First of all, I would like to define the term grief: The normal process of reacting to a loss. The loss may be physical (such as a death), social (such as divorce), or occupational (such as a job). Emotional reactions of grief can include anger, guilt, anxiety, sadness, and despair. Physical reactions of grief can include sleeping problems, changes in appetite, physical problems, or illness (medicinenet.com).There are 5 main identities that people may identify with when they are mourning:
1. Nomads: Nomads are characterized by a range of emotions, including denial, anger, and confusion about what to do with their lives. Nomads have not yet resolved their grief. They don’t often understand how their loss has affected their lives.
2. Memorialists: Memorialists are committed to preserving the memory of their loved ones by creating concrete memorials and rituals to honor them. These range from buildings, art, gardens, poems, and songs to foundations in their loved one’s name.
3. Normalizers: Normalizers place primary emphasis on their family, friends, and community. They are committed to creating or re-creating them because of their sense of having lost family, friends, and community, as well as the lifestyle that accompanies them, when their loved one died.
4. Activists: Activists create meaning from their loss by contributing to the quality of life of others through activities or careers that give them a purpose in life. Their main focus is on education and on helping other people who are dealing with the issues that caused their loved one’s death, such as violence, a terminal or sudden illness, or social problems.
5. Seekers: Seekers look outward to the universe and ask existential questions about their relationship to others and the world. They tend to adopt religious, philosophical, or spiritual beliefs to create meaning in their lives and provide a sense of belonging that they either never had or lost when their loved one died.
Do you recognize any of these identities? It is perfectly normal to grieve after you have lost something. I know that when I lost my grandmother whom I was close with, I had a hard time for a while. Someone/something that has been part of your life, it can be hard to say goodbye.
What I find interesting is that there are certain expectations placed on both men and women on how they should grieve. One of the major reasons for the difference in how men and women grieve has to do with cultural expectations – the way our society defines “masculine” and “feminine.” Most men feel they have to be:
Taking charge, problem solving
Being “strong”, supporting others
Less expression of feelings, more concerned with thinking than feeling
Striving, moving, activity
Seeing death/grief as a challenge to be overcome, a test of masculinity
Women are defined as:
1. Expect lots of tears; they are natural and normal and do not need you to stop them.

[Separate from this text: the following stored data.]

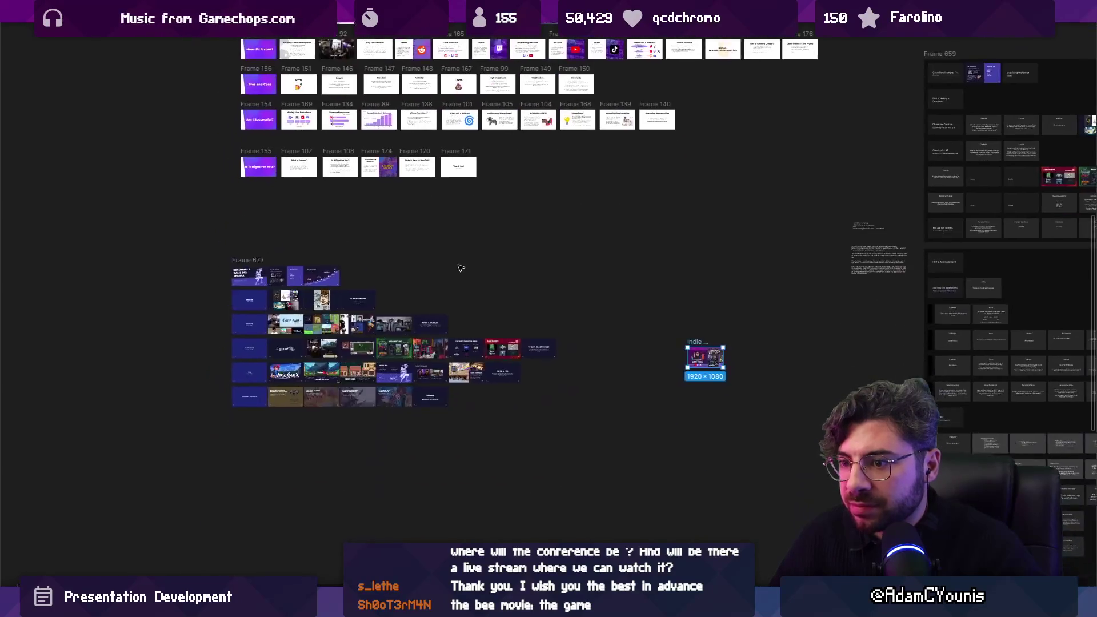
click(297, 343)
shift+click(371, 344)
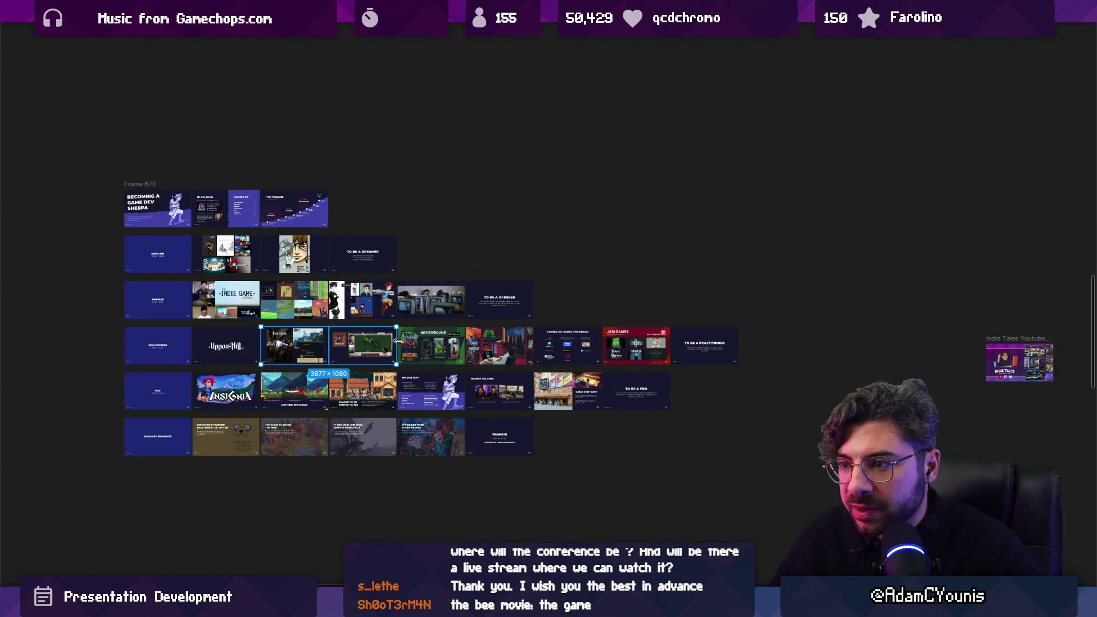
shift+click(340, 342)
mouse_move(340, 341)
mouse_down()
mouse_move(814, 455)
mouse_move(902, 413)
mouse_up()
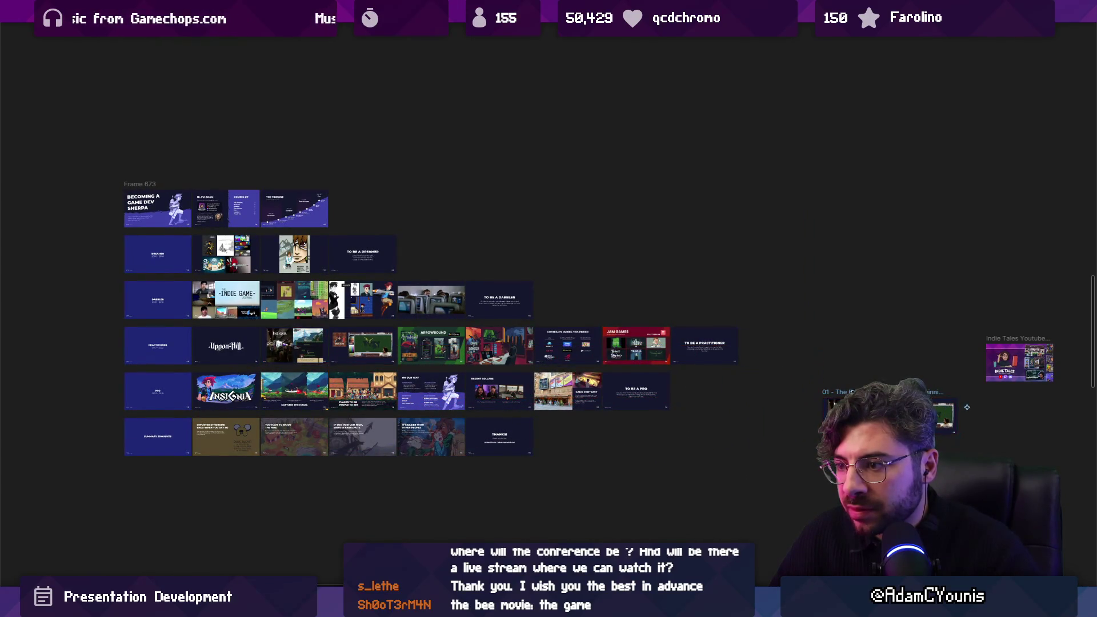
scroll(733, 385, right, 4)
mouse_move(741, 404)
mouse_down()
mouse_move(745, 355)
mouse_move(751, 381)
mouse_move(771, 329)
mouse_up()
scroll(553, 374, right, 5)
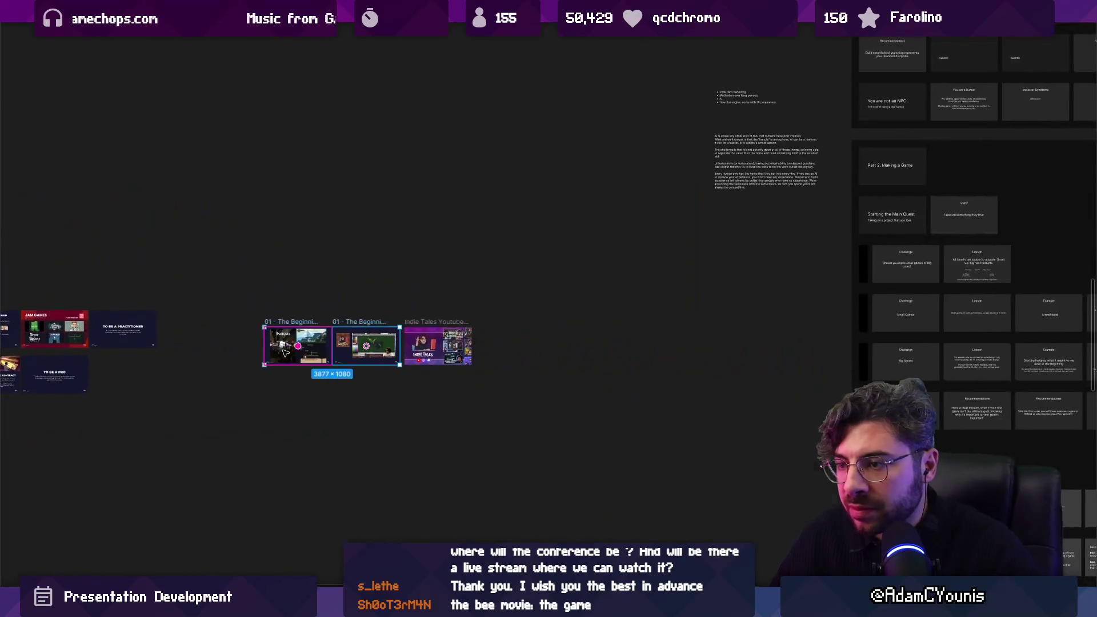
scroll(400, 365, down, 5)
key(shift+a)
scroll(364, 361, right, 3)
scroll(365, 361, down, 2)
key(ctrl+z)
scroll(209, 274, up, 3)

Respect the need to share and communicate about the loss as a source of comfort. This is not a search for answers but a means to make sense of the new world faced.
2. Accept and respect the need for social support. This is not a betrayal of intimate relationships or a rejection of support already offered, it is an ongoing need for social connections.
3. Accept and respect the focus and investment in the past, this is a way to hold onto connections of the loss.
This is certainly an issue where we see gendered stereotypes like how a man may feel like he can’t cry and a woman may feel like she has too. This issue is related to governing by society. Society closely monitors both genders ensuring they are acting according to their sex. If they don’t act the way their sex is supposed to then they are a rebel who society does not know how to accept.